Вторая опасность – предельное погружением в реконструируемый контекст и болезненное отторжение всего, что может отсылать к современному дискурсу. Здесь платой за уход (нередко мнимый) от модернизации становится ограничение возможностей понимания иных культур извне. Задачу выработки позиции одновременного пребывания и внутри, и вне реконструируемой культурной ситуации легко декларировать, но чрезвычайно трудно осуществить. Каждый исследователь решает её в своей индивидуальной манере, в соответствии со своими вкусами и приоритетами. Однако золотая середина, которая могла бы послужить образцом, здесь вряд ли будет найдена: любая реконструкция всегда в той или иной мере грешит инструментализмом. Но если грех неизбежен, то нечего его и стесняться.
Поднимаясь, в отличие от культурологии эмпирической, на высокие уровни абстрагирования, теоретическая культурология использует философский инструментарий: категории, понятия, термины и описательные конструкции. Но применяет их не так, как философия. Она не «выдумывает» мир, отражённый в мышлении по его, мышления, исторически обусловленным законам (заметим, что само мышление всячески сопротивляется признанию этой обусловленности, или, по меньшей мере, стремится её затушевать). Используя когнитивные техники инструментально, она моделирует универсум культуры (или его часть), где само мышление есть лишь один из секторов в целокупности культурного бытия, а не вынесенный за его скобки законодательный центр.
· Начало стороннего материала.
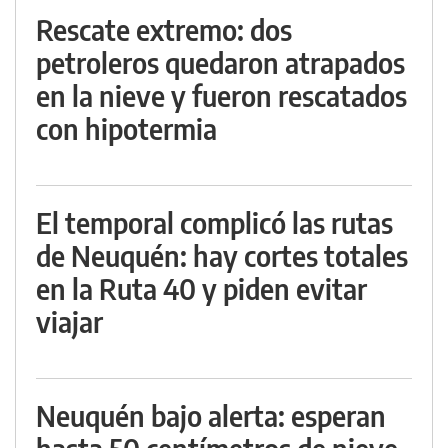
Rescate extremo: dos
petroleros quedaron atrapados
en la nieve y fueron rescatados
con hipotermia
El temporal complicó las rutas
de Neuquén: hay cortes totales
en la Ruta 40 y piden evitar
viajar
Neuquén bajo alerta: esperan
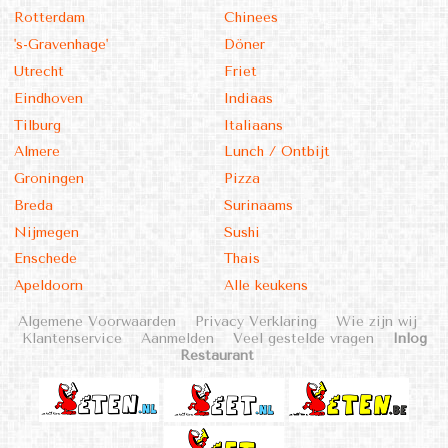
Rotterdam
Chinees
's-Gravenhage'
Döner
Utrecht
Friet
Eindhoven
Indiaas
Tilburg
Italiaans
Almere
Lunch / Ontbijt
Groningen
Pizza
Breda
Surinaams
Nijmegen
Sushi
Enschede
Thais
Apeldoorn
Alle keukens
Algemene Voorwaarden
Privacy Verklaring
Wie zijn wij
Klantenservice
Aanmelden
Veel gestelde vragen
Inlog
Restaurant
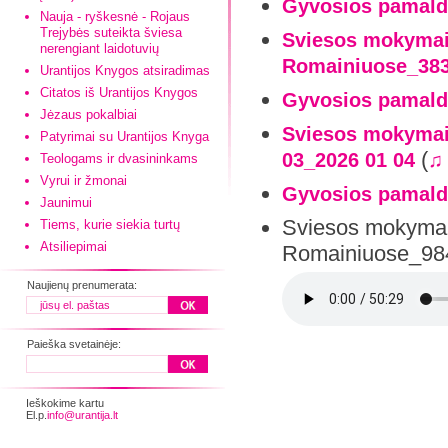
Gyvosios pamald
Nauja - ryškesnė - Rojaus
Trejybės suteikta šviesa
Sviesos mokymai-
nerengiant laidotuvių
Romainiuose_383
Urantijos Knygos atsiradimas
Citatos iš Urantijos Knygos
Gyvosios pamald
Jėzaus pokalbiai
Sviesos mokymai
Patyrimai su Urantijos Knyga
(
03_2026 01 04
♫
Teologams ir dvasininkams
Vyrui ir žmonai
Gyvosios pamald
Jaunimui
Sviesos mokymai-
Tiems, kurie siekia turtų
Atsiliepimai
Romainiuose_984
Naujienų prenumerata:
Paieška svetainėje:
Ieškokime kartu
El.p.
info@urantija.lt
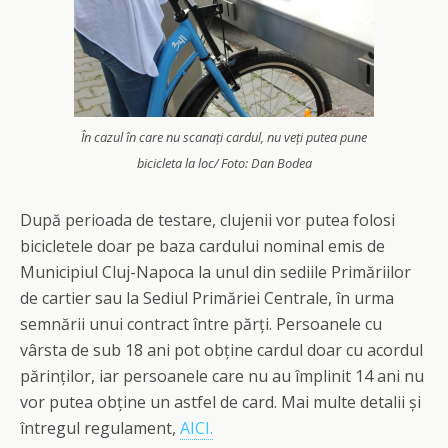
În cazul în care nu scanați cardul, nu veți putea pune
bicicleta la loc/ Foto: Dan Bodea
După perioada de testare, clujenii vor putea folosi
bicicletele doar pe baza cardului nominal emis de
Municipiul Cluj-Napoca la unul din sediile Primăriilor
de cartier sau la Sediul Primăriei Centrale, în urma
semnării unui contract între părți. Persoanele cu
vârsta de sub 18 ani pot obține cardul doar cu acordul
părinților, iar persoanele care nu au împlinit 14 ani nu
vor putea obține un astfel de card. Mai multe detalii și
întregul regulament,
AICI.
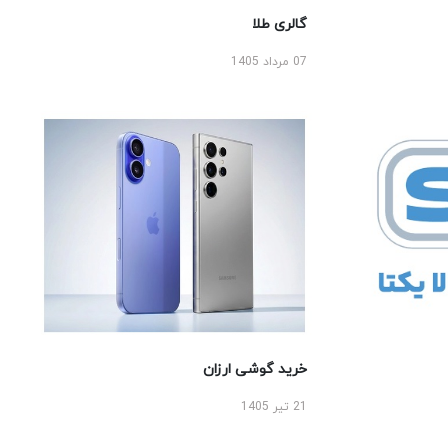
گالری طلا
07 مرداد 1405
خرید گوشی ارزان
21 تیر 1405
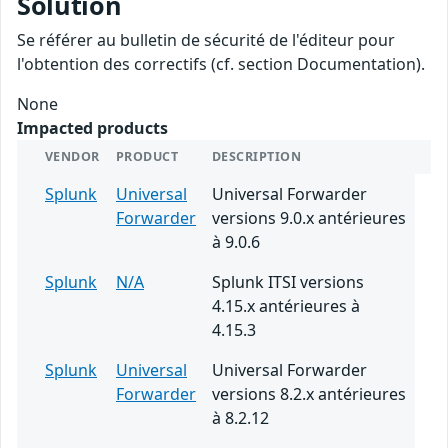
Solution
Se référer au bulletin de sécurité de l'éditeur pour
l'obtention des correctifs (cf. section Documentation).
None
Impacted products
VENDOR
PRODUCT
DESCRIPTION
Splunk
Universal
Universal Forwarder
Forwarder
versions 9.0.x antérieures
à 9.0.6
Splunk
N/A
Splunk ITSI versions
4.15.x antérieures à
4.15.3
Splunk
Universal
Universal Forwarder
Forwarder
versions 8.2.x antérieures
à 8.2.12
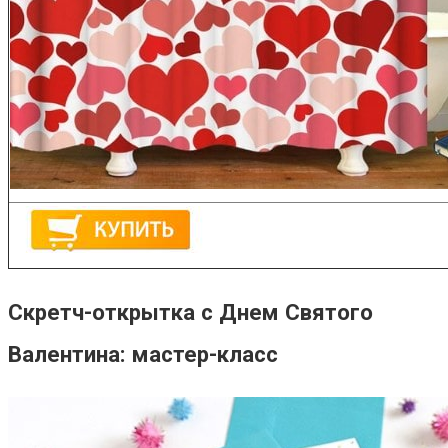
Скретч-открытка с Днем Святого
Валентина: мастер-класс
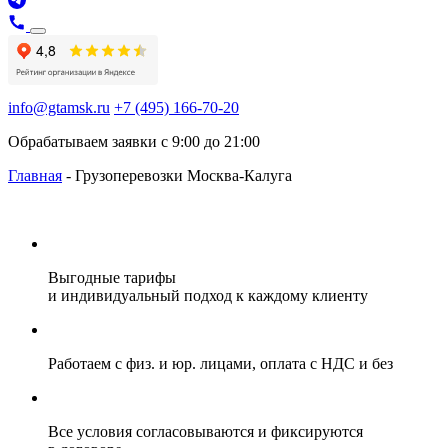
info@gtamsk.ru
+7 (495) 166-70-20
Обрабатываем заявки с 9:00 до 21:00
Главная
-
Грузоперевозки Москва-Калуга
Выгодные тарифы
и индивидуальный подход к каждому клиенту
Работаем с физ. и юр. лицами, оплата с НДС и без
Все условия согласовываются и фиксируются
Культурология, таким образом, изначально отказывается от установления вечных истин и ответов на последние вопросы, зато, по крайней мере, помогает окончательно избавиться от некоторых застарелых иллюзий.
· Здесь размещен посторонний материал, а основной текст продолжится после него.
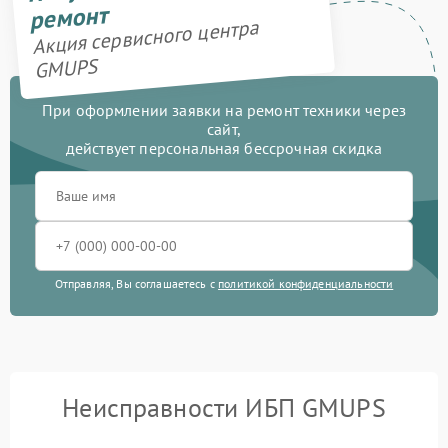
ремонт
Акция сервисного центра
GMUPS
При оформлении заявки на ремонт техники через
сайт,
действует персональная бессрочная скидка
Отправляя, Вы соглашаетесь с
политикой конфиденциальности
Неисправности ИБП GMUPS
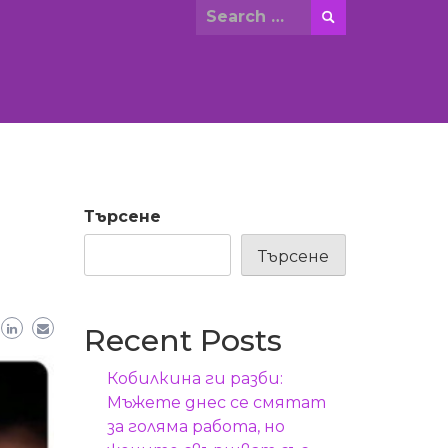
Search
for:
Търсене
Търсене
Recent Posts
Кобилкина ги разби:
Мъжете днес се смятат
за голяма работа, но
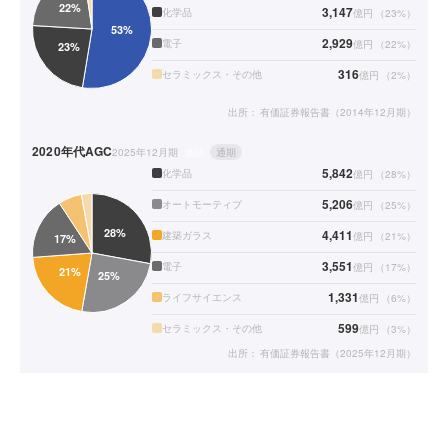
3,147
化学品
億円
（
23
%）
2,929
電子
億円
（
22
%）
316
セラミックス・その他
億円
（
2
%）
出所：
有価証券報告書（2014年12月期）
2020年代
AGC
2025年12月期
連結
通期
5,842
化学品
億円
（
28
%）
5,206
オートモーティブ
億円
（
25
%）
4,411
建築ガラス
億円
（
21
%）
3,551
電子
億円
（
17
%）
1,331
ライフサイエンス
億円
（
6
%）
599
セラミックス・その他
億円
（
3
%）
出所：
有価証券報告書（2025年12月期）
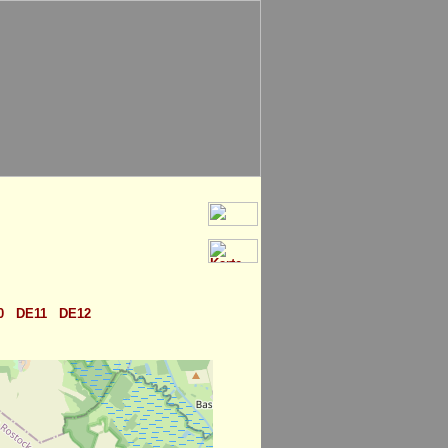
0
DE11
DE12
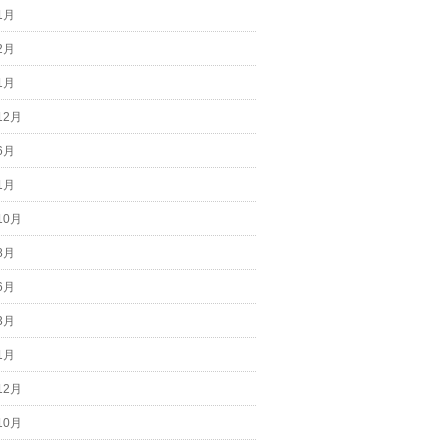
1月
2月
1月
12月
6月
1月
10月
8月
6月
3月
1月
12月
10月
Традиционный научно-философский дискурс обретается в рамках чётко очерченных предметных и методологических границ. Этот подход со времён Просвещения был осознан европейским разумом как единственно возможный, и все сферы действительности были типологизированы и каталогизированы, чтобы максимально облегчить объективистски настроенному интеллекту реализацию его эссенциалистской похоти – почти маниакального стремления любой ценой докопаться до сути, до последних единиц анализа и воспрепятствовать «растеканию мысли по древу». Тогда это было оправдано, ибо до методологических кризисов и гносеологических тупиков было ещё далеко. Однако теперь актуальна задача противоположная: сломать стенки дисциплинарных коридоров, в коих живая и «неправильная» реальность подгоняется под методологически «правильные» эпистемы, и высвободить упёршуюся в глухую стену мысль, пока она окончательно не задохнулась. Это и пытается сделать культурология. Полуинтуитивно понимая, что алмазные россыпи открытий лежат не в давно обветшалых узких дисциплинарных коридорах, а в пространстве между ними, современное научное сознание, похоже, готово простить культурологии все её реальные и мнимые грехи и поощрить даже осторожное перестукивание по стенками. А между тем, уже давно назрела задача: отталкиваясь (причём как можно дальше) от существующей системы дисциплинарных кластеров и традиционной предметной типологизации, прорваться к более глубокому уровню связей. К уровню, на котором открываются законы органической жизни [14] Входя в поле организмических ассоциаций, простирающихся от позитивизма 40-х гг. позапрошлого века (О. Конт, Г. Спенсер) и цивилизационных теорий (Н.Я. Данилевский, О. Шпенглер) до социологии прошлого (Э. Гидденс и др.) века, спешу оговориться, что степень и характер метафоричности этих ассоциаций будет всякий раз определяться конкретным контекстом.
культурных систем, а не их механистически сконструированные проекции.
Горизонтальные (типологические) связи в культуре выстраиваются на основе принципа классификации. Принцип этот возник ещё в первобытном мышлении, оказавшись единственно возможным тогда компромиссом между невозможностью выразить вербально целостное мироощущение и необходимостью эксплицировать хотя бы некоторые его проекции. Впоследствии этот принцип, шаг за шагом подчиняя себе генерализующие программы сознания, превратился в универсально-бессознательный способ интеллектуального насилия над природой вещей.
Механистически мыслящие аналитики, используя принцип типологизирующих расчленений при формировании картины мира, действительно структурируют саму социокультурную реальность в некоторых её аспектах. К счастью, не более того. Разумеется, структура европейской системы знания сложнее простых типологизирующих классификаций, и потому между искусственно разграниченными областями познания возникают зоны пересечения. Но если для каждой из обособленных областей эти пересечения занимают периферийное место, то для культурологии – центральное. Иными словами, культурология помогает трём слепцам, ощупывающих слона с разных сторон, как-то согласовать свои о нём представления.